[Opening PROVIDED ENTRIES section]

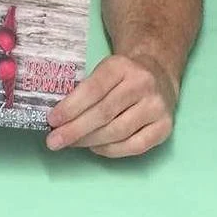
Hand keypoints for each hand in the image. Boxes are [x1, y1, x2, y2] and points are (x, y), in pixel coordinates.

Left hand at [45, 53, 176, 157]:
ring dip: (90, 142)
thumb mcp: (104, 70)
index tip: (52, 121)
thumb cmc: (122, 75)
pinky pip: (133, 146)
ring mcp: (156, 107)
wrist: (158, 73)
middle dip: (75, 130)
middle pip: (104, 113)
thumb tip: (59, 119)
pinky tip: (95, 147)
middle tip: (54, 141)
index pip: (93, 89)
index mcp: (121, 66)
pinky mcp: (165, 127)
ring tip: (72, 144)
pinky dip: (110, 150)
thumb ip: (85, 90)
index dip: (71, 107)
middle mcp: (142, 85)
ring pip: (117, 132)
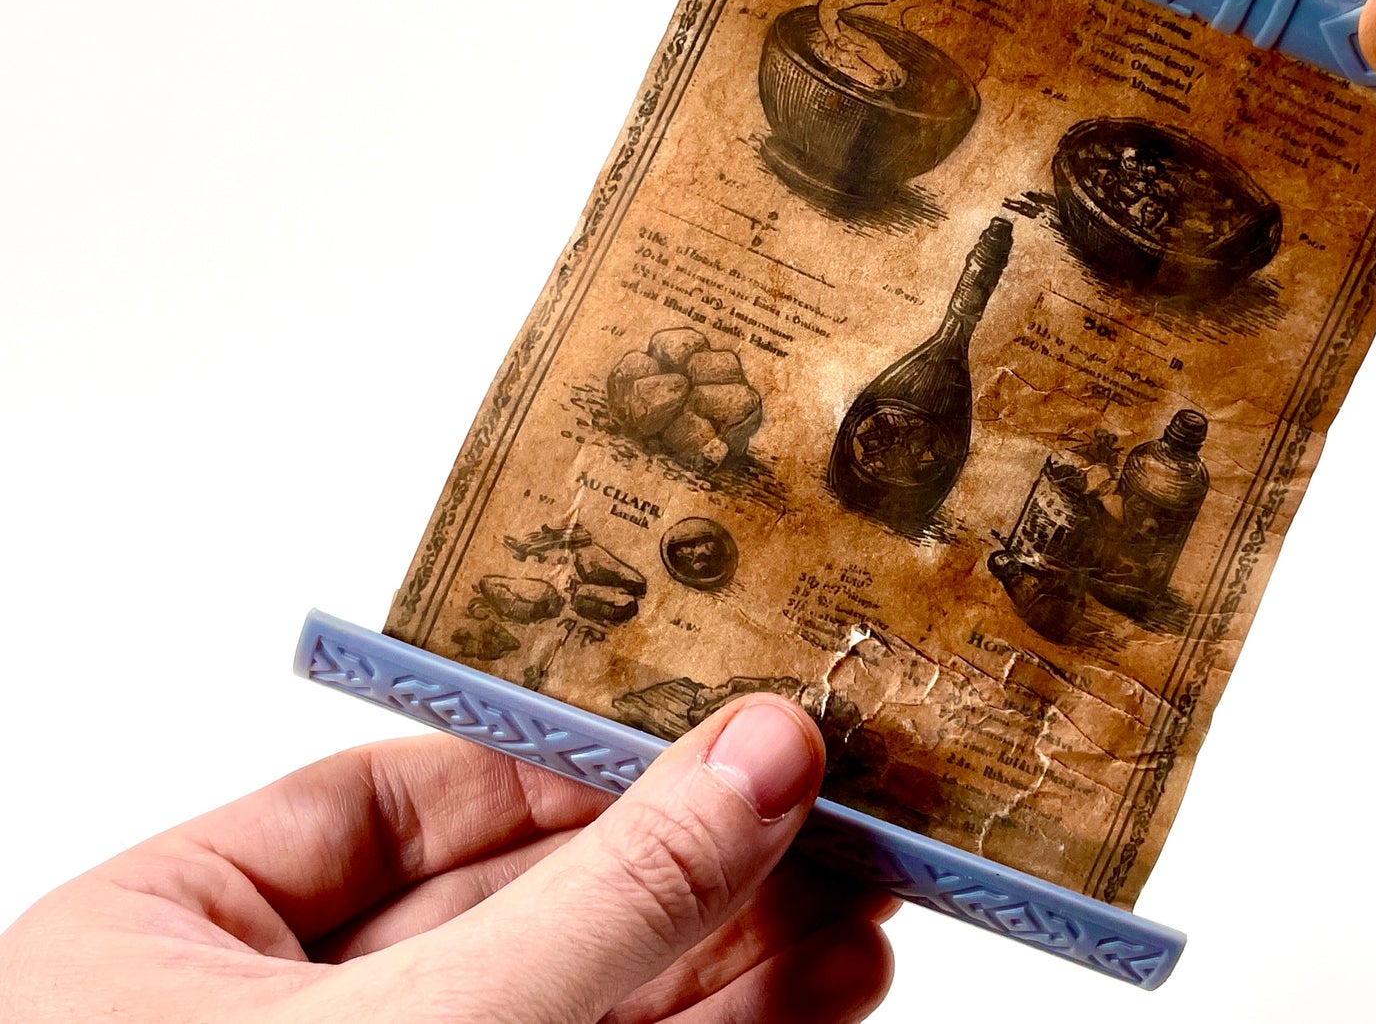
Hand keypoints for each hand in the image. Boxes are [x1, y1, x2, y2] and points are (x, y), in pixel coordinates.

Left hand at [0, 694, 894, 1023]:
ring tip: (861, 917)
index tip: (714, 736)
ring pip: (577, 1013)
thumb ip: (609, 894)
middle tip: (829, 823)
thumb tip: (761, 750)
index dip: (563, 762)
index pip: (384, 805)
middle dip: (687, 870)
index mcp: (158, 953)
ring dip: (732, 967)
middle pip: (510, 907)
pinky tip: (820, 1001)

[Closing PROVIDED ENTRIES section]
[Opening PROVIDED ENTRIES section]

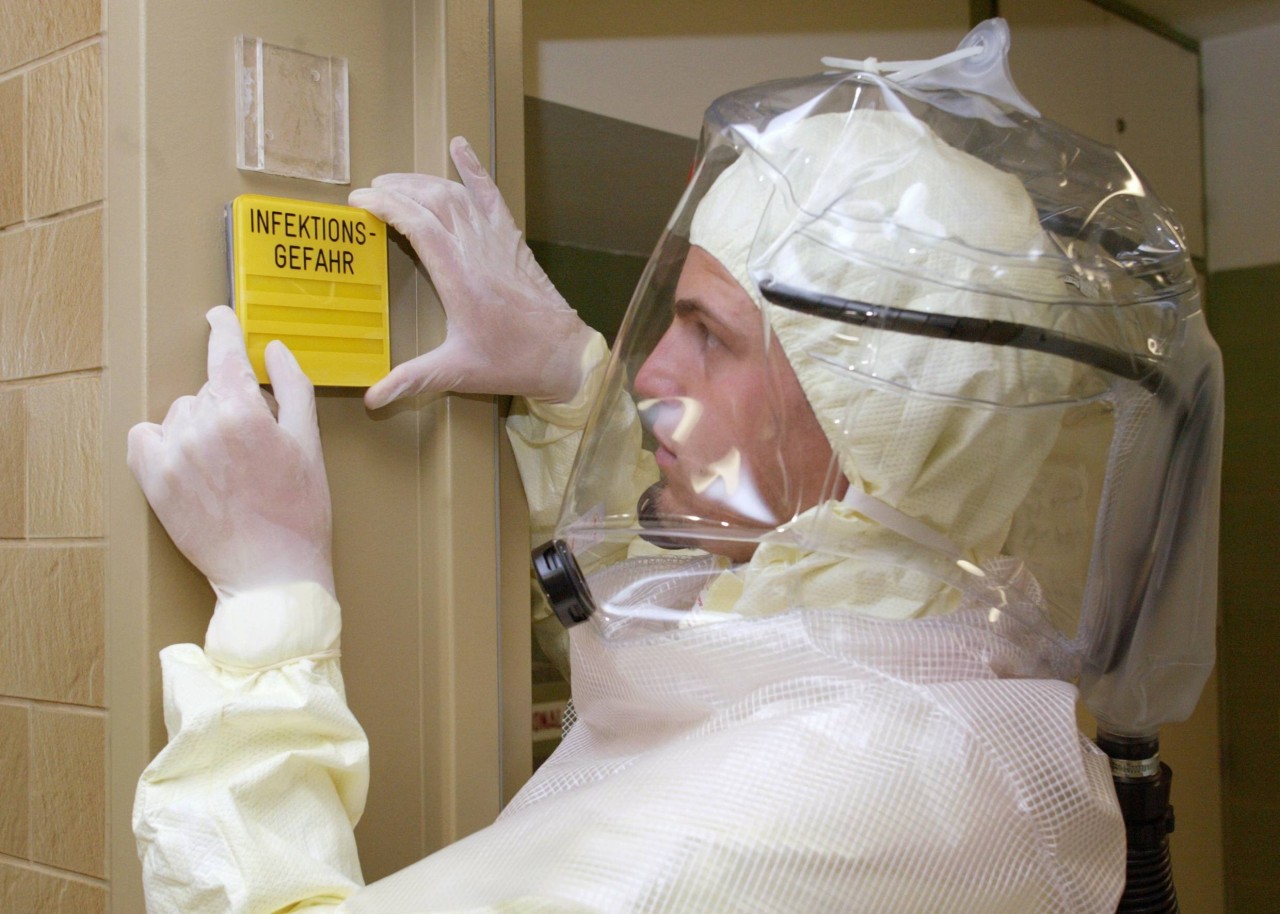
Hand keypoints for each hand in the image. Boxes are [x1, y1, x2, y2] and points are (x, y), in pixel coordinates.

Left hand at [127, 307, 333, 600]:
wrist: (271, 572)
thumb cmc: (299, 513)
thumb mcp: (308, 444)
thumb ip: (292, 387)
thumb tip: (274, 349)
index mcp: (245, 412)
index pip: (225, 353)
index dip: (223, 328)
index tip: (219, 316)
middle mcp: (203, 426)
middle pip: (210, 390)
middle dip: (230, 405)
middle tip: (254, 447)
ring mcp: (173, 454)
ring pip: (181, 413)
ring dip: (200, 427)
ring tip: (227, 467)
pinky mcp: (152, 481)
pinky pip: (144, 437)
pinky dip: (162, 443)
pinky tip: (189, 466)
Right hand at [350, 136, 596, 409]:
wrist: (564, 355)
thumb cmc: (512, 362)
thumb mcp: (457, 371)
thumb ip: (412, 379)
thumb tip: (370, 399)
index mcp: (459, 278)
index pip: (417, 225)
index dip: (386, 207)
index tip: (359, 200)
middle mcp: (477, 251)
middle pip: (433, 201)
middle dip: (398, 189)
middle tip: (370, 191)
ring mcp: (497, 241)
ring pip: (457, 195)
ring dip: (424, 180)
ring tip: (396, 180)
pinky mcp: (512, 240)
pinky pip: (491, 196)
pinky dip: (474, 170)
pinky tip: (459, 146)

[Closing PROVIDED ENTRIES section]

How many of the lines in the records include the word "Left"? Only the number should be given.

- **FINISHED TASK**
3